Influx queries intermittently slow




I have an intermittent problem where queries that would normally return in less than 1s suddenly take 30+ s to return.

The odd thing is that if I run the exact queries a few minutes later, they will return in less than 1s again.

I have a theory as to what I think is happening, but I am looking for some expertise on it.

What I have observed:

  • the slowness always seems to happen within an hour of the end_time of the previous shard.
    e.g. if the shard_end time is 2018-12-26T00:00:00Z, then any slow events have only occurred in the gap between 2018-12-26T:00:00:00Z and 2018-12-26T01:00:00Z
  • the shard time range is 24 hours
  • the queries are all of the form that is looking for the most recent value in a time range

My Theory:

  • there are insufficient data points in the new shard to complete the query, so it has to reload the previous one to service it, thereby causing a lag on that query execution.

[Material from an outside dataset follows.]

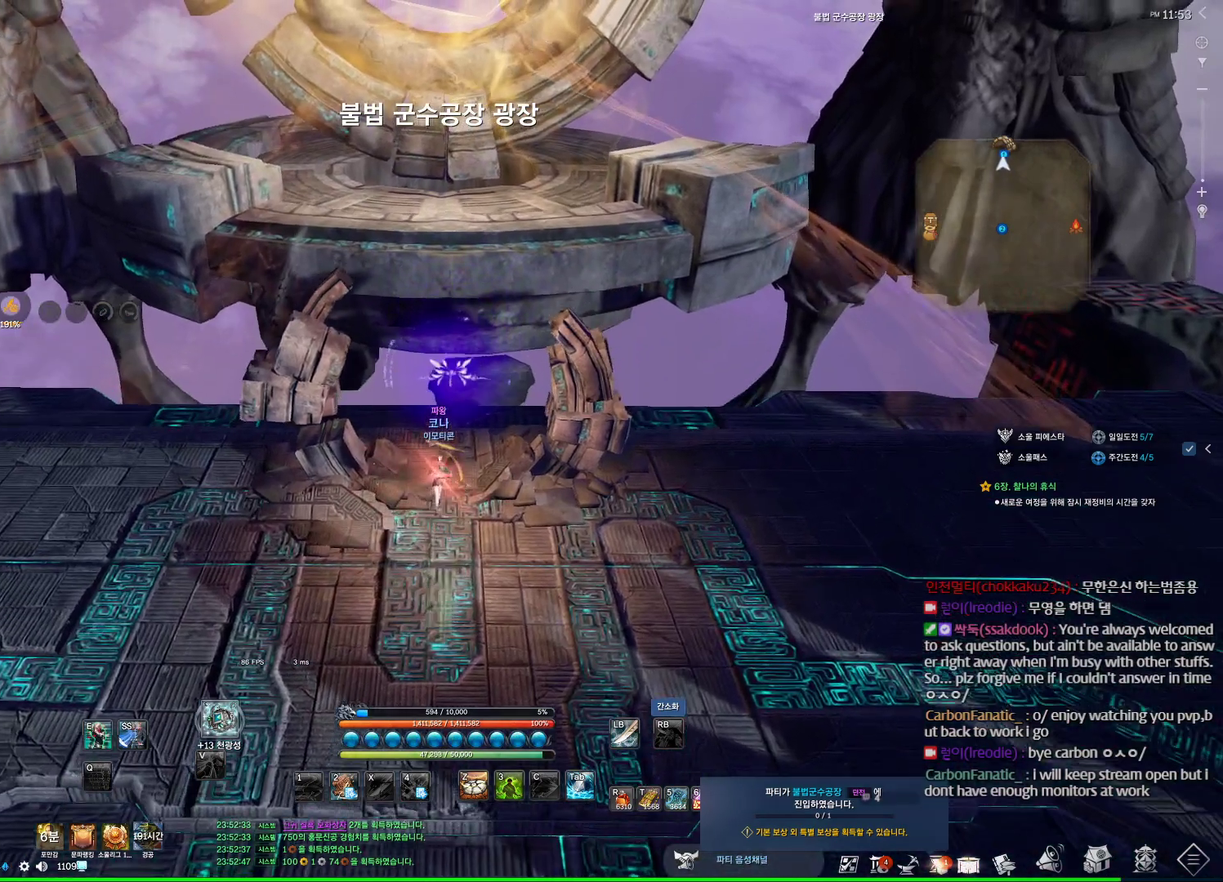
{"keys": ["alt", "tab"], "mouse": [], "events": [[100, "space", "down"], [133, "w", "up"], [167, "space", "up"], [467, "alt", "down"], [467, "tab", "down"]]}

Could this be possible? and if so, would reducing the time range of the shards to, say, 1 hour, allow it to reload data a bit more incrementally as necessary and avoid having a huge lag of reloading an entire previous (24hr) shards data?


for anyone else that might have this problem in the futureā€¦

it was indeed due to shards, but not in the way i suspected.

The slowness always occurs when influx expires a shard - it would take 10-15 minutes to perform the delete of the expired shard.
Not sure why, looks kind of like its re-making indexes or something.

I did not solve the slowness, but I was able to change the influx config such that the shard deletion occurs outside of production hours by changing the timing of the retention policy checks.